Mais, dira-t-on, les crimes et les délits auxquels sont attachées des peines organisées ne laissent jamais indifférents les organes chargés de les réprimer. Que la ville soit grande ou petite, que la société soit dense ou non, les magistrats ne laissent pas impunis le criminel ni le délinquant. Il semblerait donc que l’affaiblissement spécial dont nous venons d’indiquer la cause dût se localiser dans cette partie de la conscience collective qui ne détermine que des réactions diffuses, sans pouvoir s’étendre au delà. Mais, en réalité, cette localisation est impossible, car ces deux régions sont si étroitement solidaires que l’une ne peut être atteinte sans que l’autre s’en ressente. Les actes que les mœurs sont seules à réprimer ne sont pas d’une autre nature que ceux que la loi châtie ; ils sont seulement moins graves. Si donc il en est parmi eux qui perdent toute gravité, la graduation correspondante des autres est troublée du même coup ; ils baissent d’un degré ou de plusieurs et paraissent moins révoltants. Quand on n’est plus du tout sensible aux petites fautes, on l’est moins aux grandes. Quand on n’attache plus une grande importance à la simple négligence des pratiques religieuses, on ne s’indigne plus autant contre les blasphèmes ou les sacrilèges. Quand on a pris l’habitude de tolérer complaisamment les unions libres, l’adultère scandalise moins. Quand les sentiments les plus faibles perdent de leur énergie, les sentiments plus forts, mais qui sont de même espèce et ont les mêmes objets, ne peuvent garder intégralement la leur. C’est ainsi que, peu à peu, l’ébranlement se communique à la conscience commune tout entière.

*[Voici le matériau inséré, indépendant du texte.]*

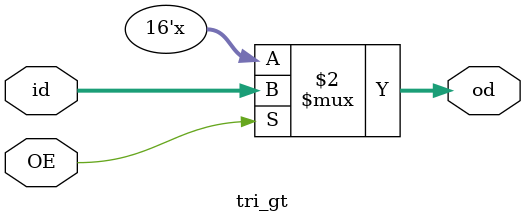
<source format=v>
module tri_gt (OE,id,od);

input wire OE;
input wire [15:0] id;
output wire [15:0] od;

assign od=(!OE)?16'dz:id;
endmodule
		

</source>
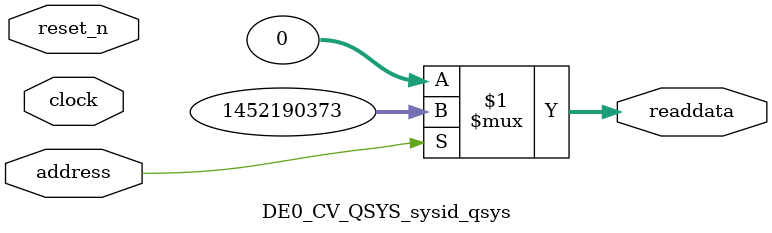
<source format=v>



// synthesis translate_off
`timescale 1ns / 1ps
// synthesis translate_on

// turn off superfluous verilog processor warnings 
// altera message_level Level1 
// altera message_off 10034 10035 10036 10037 10230 10240 10030 

module DE0_CV_QSYS_sysid_qsys (
               // inputs:
                address,
                clock,
                reset_n,

               // outputs:
                readdata
             )
;

  output  [ 31: 0] readdata;
  input            address;
  input            clock;
  input            reset_n;

  wire    [ 31: 0] readdata;
  //control_slave, which is an e_avalon_slave
  assign readdata = address ? 1452190373 : 0;

endmodule




</source>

  1. Il est vrai que, dans une petite ville, l’étranger, l’inconnu n’est pas l’objet d’une moindre surveillance que l’habitant ; mais c’est que l’image qui le représente est rendue très vive par un effet de contraste, parce qu’il est l’exception. Il n’en est pas de même dans une grande ville, où il est la règle, tout le monde, pour ainsi dire, étant inconnu.
  2. Il y a là une question à étudier. Nous croyons avoir remarqué que dans les villes populeuses, mais peu denses, l’opinion collective garde sa force.
  3. À cette cause fondamentale il faut ajouter l’influence contagieuse des grandes villes sur les petites, et des petites sur les campagnes. Mais cette influence n’est que secondaire, et, d’ailleurs, ne prend d’importance que dans la mesure où la densité sociale s’accroît.